**ITEM YANG DIBERIKAN:**
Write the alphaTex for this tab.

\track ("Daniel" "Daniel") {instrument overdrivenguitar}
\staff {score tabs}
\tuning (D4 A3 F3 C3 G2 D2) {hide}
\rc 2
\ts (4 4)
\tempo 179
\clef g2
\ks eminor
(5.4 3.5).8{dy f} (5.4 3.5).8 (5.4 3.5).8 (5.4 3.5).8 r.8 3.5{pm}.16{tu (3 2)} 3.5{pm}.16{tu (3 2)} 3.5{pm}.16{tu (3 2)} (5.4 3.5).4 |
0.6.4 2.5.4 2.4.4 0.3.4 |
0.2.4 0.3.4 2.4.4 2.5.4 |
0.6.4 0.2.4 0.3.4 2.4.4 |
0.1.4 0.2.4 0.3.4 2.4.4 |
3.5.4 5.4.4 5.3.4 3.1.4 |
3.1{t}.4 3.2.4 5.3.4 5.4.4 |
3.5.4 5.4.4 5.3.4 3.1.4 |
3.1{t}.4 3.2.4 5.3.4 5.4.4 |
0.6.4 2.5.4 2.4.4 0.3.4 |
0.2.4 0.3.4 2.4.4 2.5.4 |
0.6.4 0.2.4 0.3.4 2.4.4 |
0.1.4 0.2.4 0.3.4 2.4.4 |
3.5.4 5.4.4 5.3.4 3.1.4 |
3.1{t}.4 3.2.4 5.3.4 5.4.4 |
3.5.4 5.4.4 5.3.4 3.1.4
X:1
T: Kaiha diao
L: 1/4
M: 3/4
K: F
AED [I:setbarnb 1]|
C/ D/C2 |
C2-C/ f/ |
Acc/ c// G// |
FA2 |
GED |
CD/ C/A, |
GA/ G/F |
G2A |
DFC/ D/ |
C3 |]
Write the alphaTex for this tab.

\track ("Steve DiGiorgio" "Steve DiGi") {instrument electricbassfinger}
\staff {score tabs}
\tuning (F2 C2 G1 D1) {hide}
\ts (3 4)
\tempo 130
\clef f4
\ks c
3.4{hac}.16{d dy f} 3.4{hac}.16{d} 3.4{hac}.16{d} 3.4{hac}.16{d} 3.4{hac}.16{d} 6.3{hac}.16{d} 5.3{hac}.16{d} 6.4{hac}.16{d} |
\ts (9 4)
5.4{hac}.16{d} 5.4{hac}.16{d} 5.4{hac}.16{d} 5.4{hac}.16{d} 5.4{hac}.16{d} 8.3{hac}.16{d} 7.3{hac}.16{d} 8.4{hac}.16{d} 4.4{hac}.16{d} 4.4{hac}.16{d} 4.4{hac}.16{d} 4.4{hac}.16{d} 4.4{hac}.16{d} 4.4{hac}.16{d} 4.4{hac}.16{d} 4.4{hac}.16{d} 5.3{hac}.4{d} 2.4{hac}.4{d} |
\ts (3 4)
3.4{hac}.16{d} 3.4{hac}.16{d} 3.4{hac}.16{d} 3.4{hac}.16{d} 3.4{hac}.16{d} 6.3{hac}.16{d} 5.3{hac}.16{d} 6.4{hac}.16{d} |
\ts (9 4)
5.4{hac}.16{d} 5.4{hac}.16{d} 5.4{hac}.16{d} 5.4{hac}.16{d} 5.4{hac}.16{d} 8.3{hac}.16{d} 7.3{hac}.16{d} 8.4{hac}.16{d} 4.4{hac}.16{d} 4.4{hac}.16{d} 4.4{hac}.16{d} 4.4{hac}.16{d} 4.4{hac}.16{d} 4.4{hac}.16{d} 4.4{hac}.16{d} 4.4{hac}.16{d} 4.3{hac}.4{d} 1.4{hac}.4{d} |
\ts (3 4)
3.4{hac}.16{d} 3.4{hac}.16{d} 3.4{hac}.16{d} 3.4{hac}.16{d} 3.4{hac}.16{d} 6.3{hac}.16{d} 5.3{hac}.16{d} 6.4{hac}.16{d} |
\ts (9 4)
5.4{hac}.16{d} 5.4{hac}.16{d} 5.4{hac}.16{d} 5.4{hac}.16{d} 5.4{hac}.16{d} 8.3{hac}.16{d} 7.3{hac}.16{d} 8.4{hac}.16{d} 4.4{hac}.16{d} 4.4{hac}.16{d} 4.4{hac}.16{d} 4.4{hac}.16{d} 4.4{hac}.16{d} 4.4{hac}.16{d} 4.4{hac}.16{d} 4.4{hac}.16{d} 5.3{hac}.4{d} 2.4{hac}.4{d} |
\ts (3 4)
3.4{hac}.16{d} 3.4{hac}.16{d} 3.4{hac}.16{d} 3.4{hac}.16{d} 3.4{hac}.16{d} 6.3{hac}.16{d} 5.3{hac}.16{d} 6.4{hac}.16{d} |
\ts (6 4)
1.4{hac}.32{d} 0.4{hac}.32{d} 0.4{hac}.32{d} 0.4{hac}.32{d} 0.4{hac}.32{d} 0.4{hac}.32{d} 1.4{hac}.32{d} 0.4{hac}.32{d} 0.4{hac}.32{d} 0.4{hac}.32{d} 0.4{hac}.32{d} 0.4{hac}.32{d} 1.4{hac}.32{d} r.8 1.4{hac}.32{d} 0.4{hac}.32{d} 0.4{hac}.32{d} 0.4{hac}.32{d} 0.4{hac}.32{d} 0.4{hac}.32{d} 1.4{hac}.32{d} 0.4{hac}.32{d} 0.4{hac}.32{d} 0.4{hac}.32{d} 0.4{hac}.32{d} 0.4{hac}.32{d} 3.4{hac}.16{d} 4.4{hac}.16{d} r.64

**TUGAS ANDA:** Ambil setiap baris dari item di atas yang memuat kata "hide". Huruf besar dan huruf kecil ikut dibedakan.

**JAWABAN LATIHAN:**
\tuning (D4 A3 F3 C3 G2 D2) {hide}
\tuning (F2 C2 G1 D1) {hide}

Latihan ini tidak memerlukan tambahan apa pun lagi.